His expression hadn't softened a fraction. If anything, he looked more furious than before.

"Do ye ken what I did when I first arrived on these shores, Isobel Knox?"

She felt something warm spread through the deepest part of her as he said her name.

"I stopped a war," he continued. "I ensured that me people were protected from the feuds and battles that me faither had chosen to bring upon our lands." He scoffed, looking out at the rolling hills beyond. "And were me people grateful? Nay. They still see me as nothin' but a ‘Pirate Laird'." He spat out the words in disgust.

"I could commit me soul to the earth, lay me body at their feet, and it would never be enough for them to forget who I was." His voice became so low that she had to strain to hear him. "A man I was never meant to be."

Isobel watched his eyes become lost in the past. She realized then how much she had assumed about his life, and how, in truth, she knew as little about him as he knew about her.

She felt guilty at the assumptions she had made, a part of her wishing to soothe him, although she did not understand where the compulsion came from.

"Ye dinnae ken that," she said softly as he looked back at her. "Ye havenae been here long. Our people dinnae like what they dinnae understand. Give them time. There will come a day where they forget who ye were. They cannae fear ye forever just because of yer past, surely!"

His expression darkened. "Aye… among other things."

Isobel felt herself recoil at the sinister nature of those words, but she could hear the hubbub of many voices from the tournament behind her and knew that they had dwelled here alone for too long.

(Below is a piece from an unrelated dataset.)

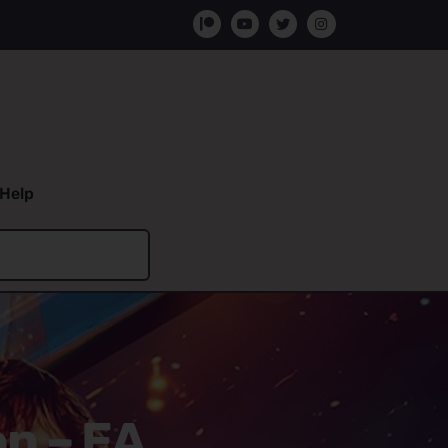
Help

She had made her decision, now it was time to face the consequences.

"I will allow ye to relocate the pirates to our lands," she conceded. "Ye are right, they may have a warmer welcome amongst me people—as long as ye can guarantee their safety."

She could not quite keep the grimace from her face, and Alex didn't miss it.

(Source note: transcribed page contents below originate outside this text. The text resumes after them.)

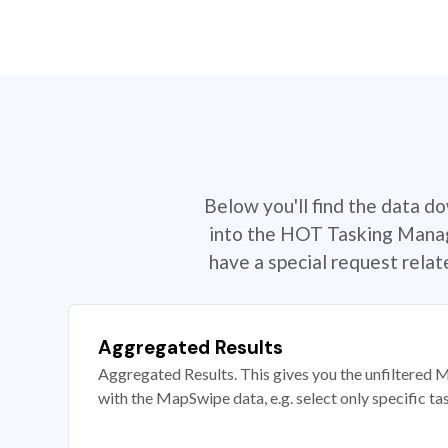
Below you'll find the data d
into the HOT Tasking Manage
have a special request rela
Aggregated Results
Aggregated Results. This gives you the unfiltered M
with the MapSwipe data, e.g. select only specific ta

"Ye permit them entry, but ye would rather the name of any pirate didnae mix with honorable folk. Isnae that right, lass?"

The thinly veiled anger behind his words thrummed in the air between them.

Isobel jutted her chin, ignoring his ire and barreling onward. "Do ye fear retaliation? Will Rothach rise up against ye? If that is the case, I need to ken it now. I dinnae want Clan Clyde caught in yer internal quarrels."

Alex shook his head. "Dinnae worry. I willnae let anyone hurt yer people or injure ye. Ye have me word on that."

Almost on instinct, his hand went to his sword. She watched it in fascination, imagining what it would be like to be this man's enemy.

And what would it be like if I were his ally?

"I can take care of meself," she said forcefully, shaking the thought from her head.

"Aye. I believe that ye can, lass," he replied sagely. "But just because ye can, doesnae mean ye should."

And with that, he turned away from her, looking back at the crowds that were starting to gather, craning their necks to try and see what they might be discussing.

He walked back toward his man-at-arms, leaving Isobel standing on a hill she could no longer call her home, watching a stranger walk away with her freedom.

As he was about to round a corner, he stopped, looking back at her with a smirk on his handsome face. "I trust ye to follow through with our arrangement, of course. But just to be sure, we're getting married one week from today."